Remembering Charlie Novinskie
We were shocked to learn of the passing of Charlie Novinskie, 64, this week. Non-Sport Update readers will know Charlie’s name from his regular contributions to the magazine. Charlie came on board in 1999 and often wrote about comics, Star Wars, and even a six-part story on the “Birth of the Trading Card” that covered how trading cards are made from licensing and pre-production to distribution and beyond. This was the most in-depth story NSU has ever published.
Charlie’s first paid gig in the hobby may have been with Topps Comics but Charlie’s history in comics started as a child, growing up in Shamokin, PA. This was not too far from The Toser’s, original NSU publisher and founder’s Harrisburg, PA headquarters, though we never knew Charlie when he lived in Pennsylvania. Charlie had a lifelong love of comics and often wrote to publishers and had his letters published in the funny pages (on an old NSU website page, Charlie’s bio noted that over 300 of his letters were published in Marvel comics!). A Shamokin-based newspaper interviewed Charlie about the passing of Stan Lee in 2018 and noted that Charlie had 20,000 comics in his Arizona home, where he lived at the time of his passing.
We met Charlie when he became involved with Topps Comics. While Topps’ comic division had a relatively short run, Charlie was there from start to finish in his role as sales and promotion manager and worked on titles such as Bram Stoker’s Dracula, Duckman, several Jurassic Park titles, Ray Bradbury Comics, Zorro, and, of course, comics based on Mars Attacks, among others. One of their biggest hits were comics based on The X-Files. In fact, Charlie helped get an X-Files comic section into the pages of TV Guide.
After Topps Comics, Charlie had a number of communications and writing gigs. Talk to anyone who knew Charlie and they would talk about how many gigs Charlie juggled. One of those was NSU writer. Charlie wrote over 100 pieces for NSU through to the current issue.

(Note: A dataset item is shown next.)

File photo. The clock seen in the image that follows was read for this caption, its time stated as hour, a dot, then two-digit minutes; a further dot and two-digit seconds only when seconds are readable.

He was not only able to write about the comics and movies he loved but could also tackle nearly any assignment we threw at him.
In addition to Non-Sport Update, Charlie was the Public Information Officer at Walker Field Airport Authority in Grand Junction, CO where he lived for many years and later was the Managing/Creative Writer for Living Magazine in Lake Havasu, AZ. Other “side hustles” included writing trading card backs for a variety of card companies. He also volunteered as a board member for A Commitment To Our Roots (ACTOR), which later became The Hero Initiative, and was an advisor to the Overstreet Comic Book Price Guide.
Charlie was well loved within the industry. Jonathan Baylis, who worked at Topps Comics during the last two years of its run, remembered how tight knit the Topps Comic group was (consisting of Novinskie, Baylis, Mark Weintraub, Don Alan Zakrzewski and, sometimes, Jim Salicrup). The group ate lunch together nearly every day and traveled together to Grand Junction to see Charlie after the comics division was disbanded.
Jim Salicrup, who headed up Topps Comics, said “Charlie liked to say I ‘dragged him into comics,’ by hiring him first as an editor and then our Director of Sales at Topps Comics, where I was Editor-in-Chief and Associate Publisher. The truth is it didn’t take too much dragging, Charlie loved comics and was thrilled to become a part of the professional comics world after being a longtime fan. And everyone at Topps loved Charlie—he worked hard, was good at what he did, and was always kind and respectful with everyone he interacted with. He was also a lot of fun and a friend. I’ll miss him greatly.”
Ira Friedman, former publisher of Topps Comics, had the following to say about Charlie’s passing, “For those who knew him, his love and passion for the comics medium was deep and his knowledge was encyclopedic. Over the years and on many occasions, Charlie would tell me that his time at Topps was the most enjoyable experience of his working career. As Publisher of this enterprise, those sentiments made me feel good. Then again, Charlie had a knack for making those around him feel comfortable and appreciated. Needless to say, it comes as a devastating blow to learn of his unexpected passing.”
While it’s often said in these sorts of remembrances, it’s true that everyone liked Charlie and he always had a smile on his face. He will be sorely missed.